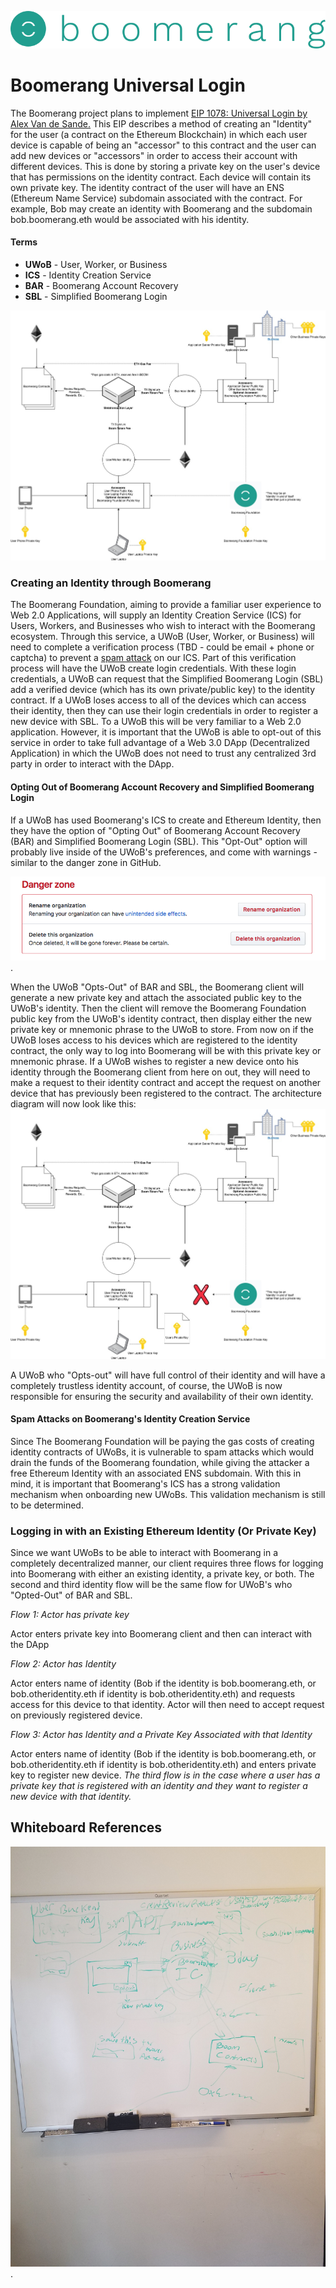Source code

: ![Boomerang Logo](https://github.com/BoomerangProject/boomerang-wiki/blob/master/images/logo.png "Boomerang Logo")
# Boomerang Universal Login
The Boomerang project plans to implement [EIP 1078: Universal Login by Alex Van de Sande.](https://eips.ethereum.org/EIPS/eip-1078)
This EIP describes a method of creating an "Identity" for the user (a contract on the Ethereum Blockchain) in which 
each user device is capable of being an "accessor" to this contract and the user can add new devices or "accessors" in
order to access their account with different devices. This is done by storing a private key on the user's device that 
has permissions on the identity contract. Each device will contain its own private key. The identity contract of the 
user will have an ENS (Ethereum Name Service) subdomain associated with the contract. For example, Bob may create an 
identity with Boomerang and the subdomain bob.boomerang.eth would be associated with his identity.

#### Terms
* **UWoB** - User, Worker, or Business
* **ICS** - Identity Creation Service
* **BAR** - Boomerang Account Recovery
* **SBL** - Simplified Boomerang Login

![Boomerang Universal Login](imgs/BoomerangUniversalLogin.jpg "Boomerang Universal Login Architecture Diagram")


### Creating an Identity through Boomerang
The Boomerang Foundation, aiming to provide a familiar user experience to Web 2.0 Applications, will supply an Identity Creation Service (ICS) for Users, Workers, and Businesses who wish to interact with the Boomerang ecosystem. Through this service, a UWoB (User, Worker, or Business) will need to complete a verification process (TBD - could be email + phone or captcha) to prevent a [spam attack](https://github.com/BoomerangProject/boomerang-wiki/blob/master/architecture/UniversalLogin.md#spam-attacks-on-boomerangs-identity-creation-service) on our ICS. Part of this verification process will have the UWoB create login credentials. With these login credentials, a UWoB can request that the Simplified Boomerang Login (SBL) add a verified device (which has its own private/public key) to the identity contract. If a UWoB loses access to all of the devices which can access their identity, then they can use their login credentials in order to register a new device with SBL. To a UWoB this will be very familiar to a Web 2.0 application. However, it is important that the UWoB is able to opt-out of this service in order to take full advantage of a Web 3.0 DApp (Decentralized Application) in which the UWoB does not need to trust any centralized 3rd party in order to interact with the DApp.

#### Opting Out of Boomerang Account Recovery and Simplified Boomerang Login
If a UWoB has used Boomerang's ICS  to create and Ethereum Identity, then they have the option of "Opting Out" of Boomerang Account Recovery (BAR) and Simplified Boomerang Login (SBL). This "Opt-Out" option will probably live inside of the UWoB's preferences, and come with warnings - similar to the danger zone in GitHub.

![Github Danger Zone](imgs/DangerZone.png "Github Danger Zone").

When the UWoB "Opts-Out" of BAR and SBL, the Boomerang client will generate a new private key and attach the associated public key to the UWoB's identity. Then the client will remove the Boomerang Foundation public key from the UWoB's identity contract, then display either the new private key or mnemonic phrase to the UWoB to store. From now on if the UWoB loses access to his devices which are registered to the identity contract, the only way to log into Boomerang will be with this private key or mnemonic phrase. If a UWoB wishes to register a new device onto his identity through the Boomerang client from here on out, they will need to make a request to their identity contract and accept the request on another device that has previously been registered to the contract.
The architecture diagram will now look like this:
![Boomerang Universal Login Opt-out](imgs/BoomerangUniversalSignInOptOut.jpg "Boomerang Universal Login Opt-out")

A UWoB who "Opts-out" will have full control of their identity and will have a completely trustless identity account, of course, the UWoB is now responsible for ensuring the security and availability of their own identity.

#### Spam Attacks on Boomerang's Identity Creation Service
Since The Boomerang Foundation will be paying the gas costs of creating identity contracts of UWoBs, it is vulnerable to spam attacks which would drain the funds of the Boomerang foundation, while giving the attacker a free Ethereum Identity with an associated ENS subdomain. With this in mind, it is important that Boomerang's ICS has a strong validation mechanism when onboarding new UWoBs. This validation mechanism is still to be determined.

### Logging in with an Existing Ethereum Identity (Or Private Key)
Since we want UWoBs to be able to interact with Boomerang in a completely decentralized manner, our client requires three flows for logging into Boomerang with either an existing identity, a private key, or both. The second and third identity flow will be the same flow for UWoB's who "Opted-Out" of BAR and SBL.

*Flow 1: Actor has private key*

Actor enters private key into Boomerang client and then can interact with the DApp 

*Flow 2: Actor has Identity*

Actor enters name of identity (Bob if the identity is bob.boomerang.eth, or bob.otheridentity.eth if identity is bob.otheridentity.eth) and requests access for this device to that identity. Actor will then need to accept request on previously registered device. 

*Flow 3: Actor has Identity and a Private Key Associated with that Identity*

Actor enters name of identity (Bob if the identity is bob.boomerang.eth, or bob.otheridentity.eth if identity is bob.otheridentity.eth) and enters private key to register new device.
*The third flow is in the case where a user has a private key that is registered with an identity and they want to register a new device with that identity.*


## Whiteboard References
![Universal Login Whiteboard Reference](imgs/UniversalLoginWhiteboard.jpg "Universal Login Whiteboard Reference").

_Problem_
Could you work out how many lines of the data above contain the word "Opts"? Give only the number.

_Final answer_
2